The same counsel then offered the deposition of the Rev. Timoleon Fiziac, the priest by whom Elizabeth Taylor declared that she was married to Mr. Crawford. Father Fiziac was a native of France, who, after officiating for some years in America, had returned to his own country, and was now resident at the convent of the Sisters of St. Joseph de Cluny, at Limoux. His deposition was taken there under a commission, upon interrogatories. He testified that he was the officiating priest of St. Patrick’s Church from 1831 to 1836; that no official register of marriages was kept, but that he kept a private memorandum for himself, and that the alleged marriage did not appear in it; that he was aware the law imposed a penalty for performing the ceremony without a license; that it was his habit to require its production, and that he always required the presence of two witnesses. He declined to annex the memorandum to his deposition. In his cross-examination he said he had no acquaintance with the parties, and had no recollection of ever having seen them. The ninth and tenth cross-interrogatories, and the answers, were as follows:
‘9th. State whether you would not have celebrated a secret marriage between parties living in sin, one or both of whom would only be married on the condition that such marriage was to be kept secret?
‘Answer. I never did, indeed.
’10th. Are you aware that the penalty for marrying parties in Washington, without a license, was merely a pecuniary fine?
‘Answer. I don’t recollect whether I was aware of any penalty; but I never married parties without a license.’
The court excluded all that part of the deposition which related to the memorandum, the answer to the ninth cross-interrogatory, and that portion of the answer to the tenth, which is in italics.
The defendant gave in evidence the will of Mr. Crawford, and proved by Mr. Bowie that it was drawn in conformity to the instructions of the testator. It spoke, as we have already said, of the defendants in error as his natural children by Elizabeth Taylor, and provided for them accordingly. It spoke of her as probably enceinte at that time, and provided for the unborn child. The defendant then offered to prove, by Mr. Bowie, what was said by the testator in their interviews proceeding the preparation of the will concerning the illegitimacy of the children and his relation to their mother. The court excluded the evidence.

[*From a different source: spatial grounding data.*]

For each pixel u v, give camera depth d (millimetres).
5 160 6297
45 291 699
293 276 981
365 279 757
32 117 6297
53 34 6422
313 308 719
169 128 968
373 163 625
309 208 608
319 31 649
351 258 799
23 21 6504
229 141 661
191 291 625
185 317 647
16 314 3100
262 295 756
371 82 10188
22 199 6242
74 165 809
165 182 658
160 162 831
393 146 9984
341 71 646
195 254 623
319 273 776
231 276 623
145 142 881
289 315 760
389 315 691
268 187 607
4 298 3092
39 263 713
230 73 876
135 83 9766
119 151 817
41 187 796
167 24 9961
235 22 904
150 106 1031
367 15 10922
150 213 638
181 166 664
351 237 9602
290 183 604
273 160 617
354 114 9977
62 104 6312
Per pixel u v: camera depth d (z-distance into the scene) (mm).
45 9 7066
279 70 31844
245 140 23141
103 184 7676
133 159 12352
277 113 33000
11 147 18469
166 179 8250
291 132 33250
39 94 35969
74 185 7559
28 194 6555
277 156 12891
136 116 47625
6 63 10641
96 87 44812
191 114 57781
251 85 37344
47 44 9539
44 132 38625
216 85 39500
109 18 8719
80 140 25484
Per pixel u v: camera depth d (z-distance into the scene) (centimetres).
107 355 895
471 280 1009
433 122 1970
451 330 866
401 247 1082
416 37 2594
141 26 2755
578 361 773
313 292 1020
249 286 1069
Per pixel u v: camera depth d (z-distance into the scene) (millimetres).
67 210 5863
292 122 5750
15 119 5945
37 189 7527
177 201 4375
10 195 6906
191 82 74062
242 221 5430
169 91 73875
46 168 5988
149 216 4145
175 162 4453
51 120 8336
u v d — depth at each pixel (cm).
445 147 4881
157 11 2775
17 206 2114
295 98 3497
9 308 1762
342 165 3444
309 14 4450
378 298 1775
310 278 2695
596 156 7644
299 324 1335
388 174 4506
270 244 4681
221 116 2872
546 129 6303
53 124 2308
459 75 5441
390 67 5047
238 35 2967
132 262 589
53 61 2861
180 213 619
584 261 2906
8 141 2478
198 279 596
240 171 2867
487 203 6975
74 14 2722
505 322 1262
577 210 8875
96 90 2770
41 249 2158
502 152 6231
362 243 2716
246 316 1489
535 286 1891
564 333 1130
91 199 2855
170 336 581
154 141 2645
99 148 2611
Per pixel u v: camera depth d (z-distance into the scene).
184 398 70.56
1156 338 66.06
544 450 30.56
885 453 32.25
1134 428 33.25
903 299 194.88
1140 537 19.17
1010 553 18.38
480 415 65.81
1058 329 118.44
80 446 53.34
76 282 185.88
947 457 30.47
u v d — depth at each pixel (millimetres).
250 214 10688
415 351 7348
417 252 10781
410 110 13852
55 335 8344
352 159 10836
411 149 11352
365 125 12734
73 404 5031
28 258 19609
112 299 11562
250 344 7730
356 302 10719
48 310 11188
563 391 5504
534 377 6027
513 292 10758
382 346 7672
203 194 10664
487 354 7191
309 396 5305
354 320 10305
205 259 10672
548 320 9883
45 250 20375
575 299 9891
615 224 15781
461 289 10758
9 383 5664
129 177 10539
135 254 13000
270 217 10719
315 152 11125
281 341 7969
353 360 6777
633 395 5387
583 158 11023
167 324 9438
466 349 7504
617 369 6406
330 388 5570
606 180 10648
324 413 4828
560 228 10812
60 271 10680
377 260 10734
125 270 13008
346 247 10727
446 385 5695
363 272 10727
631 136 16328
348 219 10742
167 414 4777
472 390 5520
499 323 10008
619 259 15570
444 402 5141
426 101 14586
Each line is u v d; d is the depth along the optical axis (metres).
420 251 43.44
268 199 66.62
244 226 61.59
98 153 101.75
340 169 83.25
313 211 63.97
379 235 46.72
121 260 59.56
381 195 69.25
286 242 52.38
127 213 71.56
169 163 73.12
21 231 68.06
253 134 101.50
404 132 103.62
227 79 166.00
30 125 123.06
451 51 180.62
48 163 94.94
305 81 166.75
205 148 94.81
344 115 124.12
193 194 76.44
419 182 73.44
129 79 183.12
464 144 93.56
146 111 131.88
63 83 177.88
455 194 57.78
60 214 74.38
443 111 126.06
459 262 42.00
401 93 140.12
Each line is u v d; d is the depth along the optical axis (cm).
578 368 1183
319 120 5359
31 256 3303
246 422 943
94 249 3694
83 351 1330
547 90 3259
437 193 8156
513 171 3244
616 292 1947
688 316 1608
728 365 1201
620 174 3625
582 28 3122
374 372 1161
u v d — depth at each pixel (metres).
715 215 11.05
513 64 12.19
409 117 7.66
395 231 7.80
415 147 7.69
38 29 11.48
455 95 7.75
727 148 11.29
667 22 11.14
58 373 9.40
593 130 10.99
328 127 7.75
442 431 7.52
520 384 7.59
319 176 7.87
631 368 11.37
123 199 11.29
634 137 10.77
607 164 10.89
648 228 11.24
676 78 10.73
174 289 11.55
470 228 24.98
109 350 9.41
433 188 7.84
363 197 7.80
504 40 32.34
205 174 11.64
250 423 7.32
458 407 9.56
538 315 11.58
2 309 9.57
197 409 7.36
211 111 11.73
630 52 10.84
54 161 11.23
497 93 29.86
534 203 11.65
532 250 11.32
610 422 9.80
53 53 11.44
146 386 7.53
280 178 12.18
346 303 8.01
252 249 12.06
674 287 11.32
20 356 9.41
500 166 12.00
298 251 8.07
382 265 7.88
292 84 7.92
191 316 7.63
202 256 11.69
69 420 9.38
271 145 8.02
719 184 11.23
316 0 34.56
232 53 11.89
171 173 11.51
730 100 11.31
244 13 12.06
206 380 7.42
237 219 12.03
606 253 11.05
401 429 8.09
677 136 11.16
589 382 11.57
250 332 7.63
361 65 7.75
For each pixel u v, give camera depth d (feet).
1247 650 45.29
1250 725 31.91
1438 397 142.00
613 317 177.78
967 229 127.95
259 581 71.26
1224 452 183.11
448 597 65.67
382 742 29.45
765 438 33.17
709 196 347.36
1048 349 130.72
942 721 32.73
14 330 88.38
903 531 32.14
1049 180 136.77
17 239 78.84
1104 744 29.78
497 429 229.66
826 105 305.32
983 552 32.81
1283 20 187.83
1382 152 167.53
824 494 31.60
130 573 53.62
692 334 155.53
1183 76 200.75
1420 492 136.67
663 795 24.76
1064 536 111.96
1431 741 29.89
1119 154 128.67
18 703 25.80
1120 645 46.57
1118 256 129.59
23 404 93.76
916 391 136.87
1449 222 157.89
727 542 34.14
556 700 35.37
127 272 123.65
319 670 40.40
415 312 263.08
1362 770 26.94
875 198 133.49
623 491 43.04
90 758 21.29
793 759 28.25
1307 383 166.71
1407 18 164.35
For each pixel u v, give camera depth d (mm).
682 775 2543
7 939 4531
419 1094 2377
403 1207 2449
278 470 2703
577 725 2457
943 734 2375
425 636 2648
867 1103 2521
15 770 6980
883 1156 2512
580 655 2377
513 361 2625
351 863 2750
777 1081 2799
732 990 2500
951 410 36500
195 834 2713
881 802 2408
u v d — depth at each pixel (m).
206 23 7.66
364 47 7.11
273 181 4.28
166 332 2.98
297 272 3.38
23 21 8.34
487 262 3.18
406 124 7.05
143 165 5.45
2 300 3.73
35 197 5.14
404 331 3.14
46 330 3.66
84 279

All the evidence being gone through, the plaintiff asked the court to give certain instructions, of which the first and third were thus:
‘1st. That if the jury find, from the evidence of Elizabeth Crawford, that she was married at St. Patrick’s Church, in the city of Washington, by the Reverend Timoleon Fiziac, then the assistant minister of said church, on the first of September, 1835, to Mr. T. B. Crawford; and shall further find, from the evidence, that two of the lessors of the plaintiff were children of the said T. B. Crawford and the witness, born prior to the marriage, and subsequently to the marriage were recognized and treated by said T. B. Crawford as his children; that the other two lessors of the plaintiff were children of T. B. Crawford and Elizabeth Crawford, were born subsequently to said marriage,—then the verdict must be for the plaintiff.
‘3d. That a marriage celebrated as deposed to by the said Elizabeth Crawford, if the jury shall find that it was so celebrated, would not be invalidated because no marriage license had been obtained.’
These instructions the court gave; no opposition being made to their being given by the other side.
The defendant asked the court to charge thus:
‘1. That it will be competent for the jury, on all the evidence, to find that the cohabitation between Mr. Crawford and Elizabeth Taylor, during the entire period of such cohabitation, was illicit, and that no marriage was ever solemnized between them; and if they so find, their verdict ought to be for the defendant.
‘2. That it is competent for them, on all the evidence, to find that no marriage was ever celebrated between the said Crawford and Elizabeth Taylor; and unless they find that a marriage was in fact celebrated between them, their verdict ought to be for the defendant.’
These instructions the court refused to give; and independently of requests from either side, charged in substance thus:
‘1. If the jury find that T. B. Crawford and Elizabeth Taylor were married at any time, and that two of the lessors of the plaintiff were born subsequent to the said marriage, and two of them were born before it, and that those two so born before marriage were, subsequently to its date, acknowledged and recognized by Mr. Crawford as his children, then their verdict must be for the plaintiff.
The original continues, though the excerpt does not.